Friday, March 11, 2005

Hawaiian Air plan
clear for takeoff

A judge approves the
company's plan to emerge
from bankruptcy on April 1

It took 4,600 court documents, 721 days, two trustees and one arrest by an undercover FBI agent, but Hawaiian Airlines finally has a confirmed reorganization plan.

Hawaiian Air Bankruptcy Judge Robert Faris gave Hawaiian the all-clear yesterday to emerge from Chapter 11 bankruptcy effective April 1 under a company-backed plan, pending contract ratifications from the airline's pilots and flight attendants.

"This case has been successful because some people with an awful lot of money were willing to put in an awful lot of money," said Faris, who also credited airline employees' sacrifices and work by the company's trustee and others. "This is a successful, profitable airline."

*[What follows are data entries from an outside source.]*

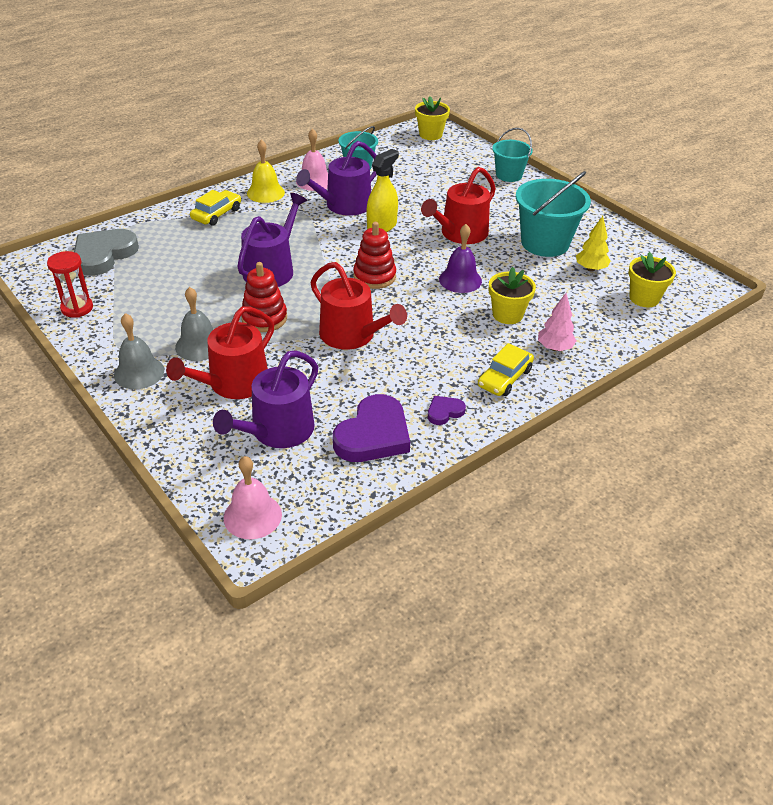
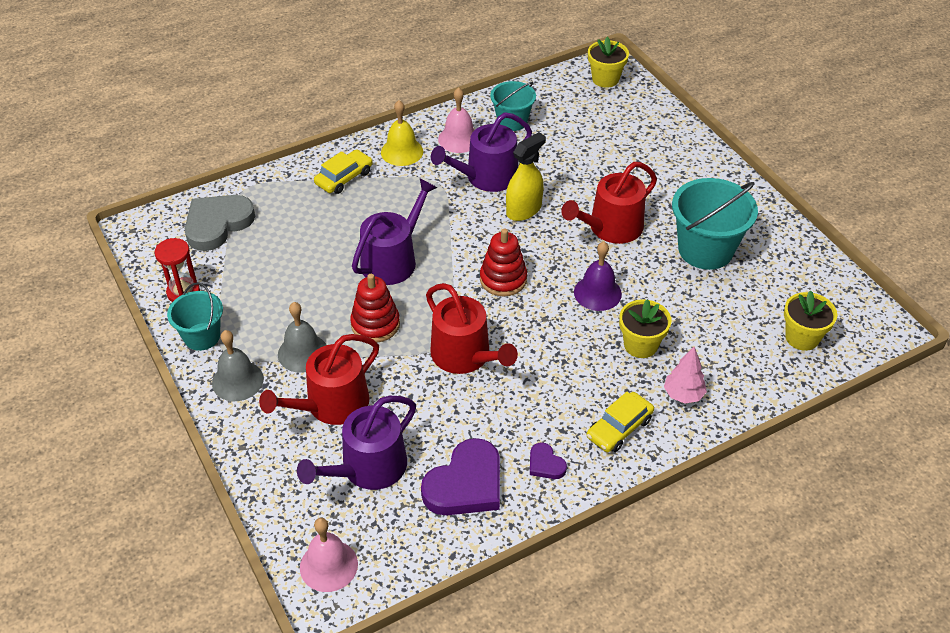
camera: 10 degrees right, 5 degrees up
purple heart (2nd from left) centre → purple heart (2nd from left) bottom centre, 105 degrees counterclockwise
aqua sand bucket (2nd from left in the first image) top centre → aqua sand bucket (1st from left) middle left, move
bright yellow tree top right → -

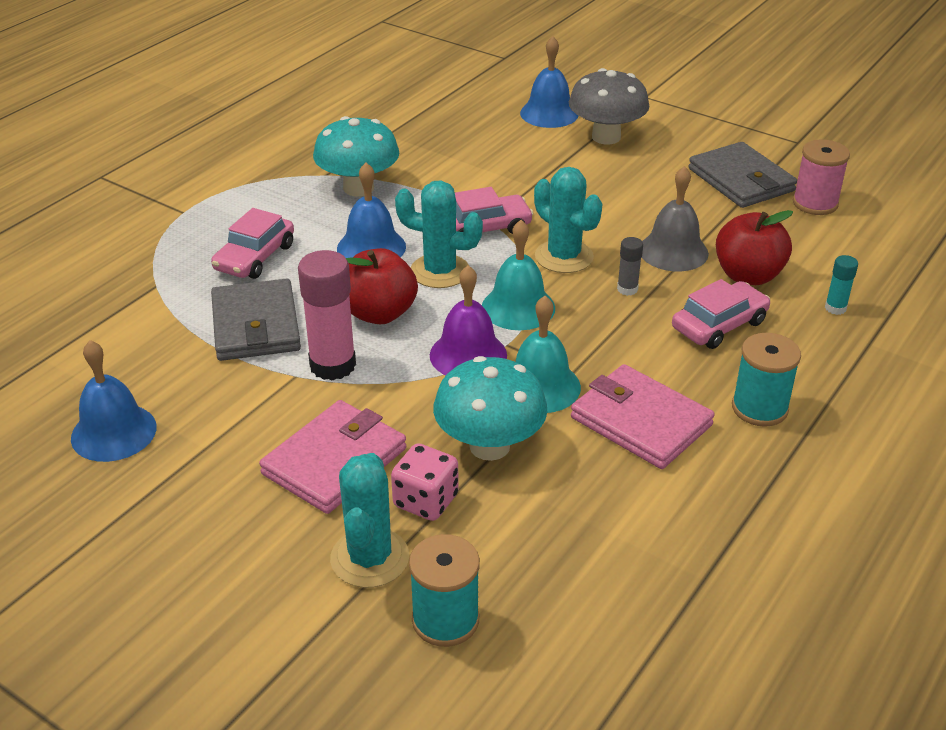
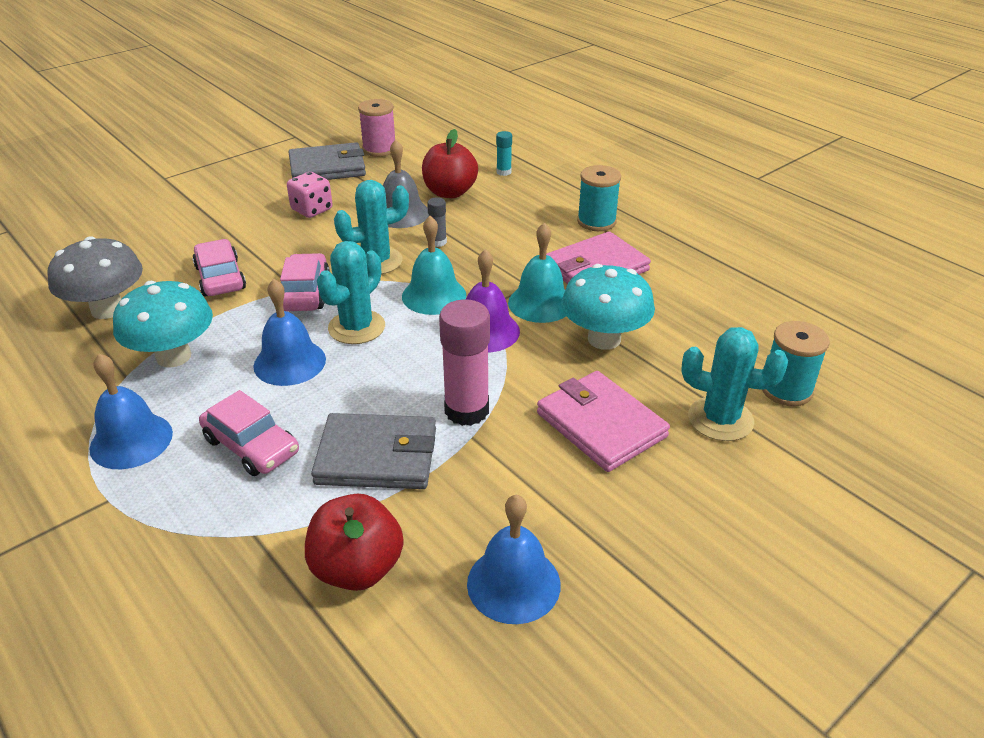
camera: 75 degrees left, 0 degrees up
scarlet toy apple (1st from left) centre → scarlet toy apple (1st from left) bottom centre, move
rosy dice centre → rosy dice top left, move
blue hand bell (3rd from left in the first image) top centre → blue hand bell (1st from left) middle left, move
gray mushroom top centre → gray mushroom middle left, move
rosy car (3rd from left in the first image) middle right → rosy car (1st from left) middle left, move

It was an anticlimactic end to a hearing that began with drama following Wednesday's arrest of the principal financial backer of a competing reorganization plan for Hawaiian.

"Just when you think you've seen everything," said Faris, who nearly two years ago ordered former Hawaiian Airlines Chief Executive John Adams removed from the company for alleged insider dealings.

At the outset of yesterday's hearing, Faris took to task Hawaiian Airlines pilot Robert Konop, one of three sponsors of the competing plan. "I'm not saying that you've done anything wrong, but you should get a lawyer," Faris said.

Konop was put in an unenviable situation after his plan's sponsor, St. Louis financier Paul Boghosian, was arrested for attempting to bribe an undercover FBI agent with $500,000 in return for a $2.5 million loan. The agent had been masquerading as a hedge fund manager.

Boghosian, who also was allegedly involved in misrepresenting the existence of an overseas $500 million account that would provide financing to the airline, was charged with conspiracy to commit bankruptcy fraud and commercial bribery. Each count carries a maximum penalty of five years in prison.

Faris, who advised Konop not to respond, also chided the pilot for information on Konop's Web site, www.hawaiianpilots.com, which stated that the judge had accepted financial exhibits of the outside group as proof of financial capability.

"That's just plain false," he said. "What's said there couldn't be even remotely construed for what I said. That's a lie."

Under the plan, Hawaiian's unsecured creditors will get 100 percent cash; creditors whose claims arose from aircraft leasing will get 50 percent cash and 50 percent stock or a long-term note; and shareholders will retain full value for their shares.

In addition, the company will receive more capital when it emerges from bankruptcy because some aircraft claims will be converted from debt to stock. Also, the airline will get between $100 million and $125 million in debt financing that can be converted into stock at a higher price.


Hawaiian Air trustee Joshua Gotbaum called yesterday a "great day for a great airline."

"In this bankruptcy, unlike others, the shareholders get to keep their stock, and the value of their stock has risen. The creditors get repaid in full, and the employees get wages and benefits that are as good as or better than our competitors," he said. "For an airline that two years ago was losing money and had less than 20 million bucks in the bank, I think this is a real success."

Gotbaum was hired in July 2003 to replace trustee John Monahan, who resigned after three weeks on the job. Monahan had been chosen to oversee the airline through bankruptcy after Adams was removed by the court after the company filed bankruptcy on March 21, 2003.

Following a long selection process, Gotbaum teamed up last year on a reorganization plan with the airline's unsecured creditors' committee and Larry Hershfield, managing director of investment group RC Aviation LLC.

As part of the plan, Mark Dunkerley, president and chief operating officer of the airline, will become CEO, and Gotbaum will step down as trustee but remain briefly for some "cleanup motions."

U.S. Trustee Steven Katzman, appearing at the outset of yesterday's hearing by videoconference from San Diego, urged Faris to reject the Konop group's plan with prejudice, meaning it cannot be refiled in the future.

"(The misrepresentations have) created significant harm to (Hawaiian) at a number of levels," Katzman said. "First, it caused (the airline) to expend valuable resources to uncover the truth of the viability of the competing plan that could have been put to better use to the benefit of (the airline), its creditors and employees. Second, it attempted to manipulate the federal judicial process and undermine the integrity of the bankruptcy system. Third, it attempted to mislead creditors and employees of the airline with illusory promises of a more favorable alternative plan."

After Katzman's and Faris' remarks, Konop withdrew his group's reorganization plan, and Faris rejected the plan with prejudice.

Even though Faris conditionally approved the company-backed confirmation plan, trustee attorney Sidney Levinson told the court that the company and its pilots are still negotiating contract language and have an agreement in principle.

Levinson said he hoped to have a ratified agreement during the week of March 21.

In lieu of that, the airline scheduled a hearing for March 29 to get legal authority to impose contract terms on the pilots.

The airline's flight attendants, who rejected an earlier contract, have extended their voting period an additional four days to Monday.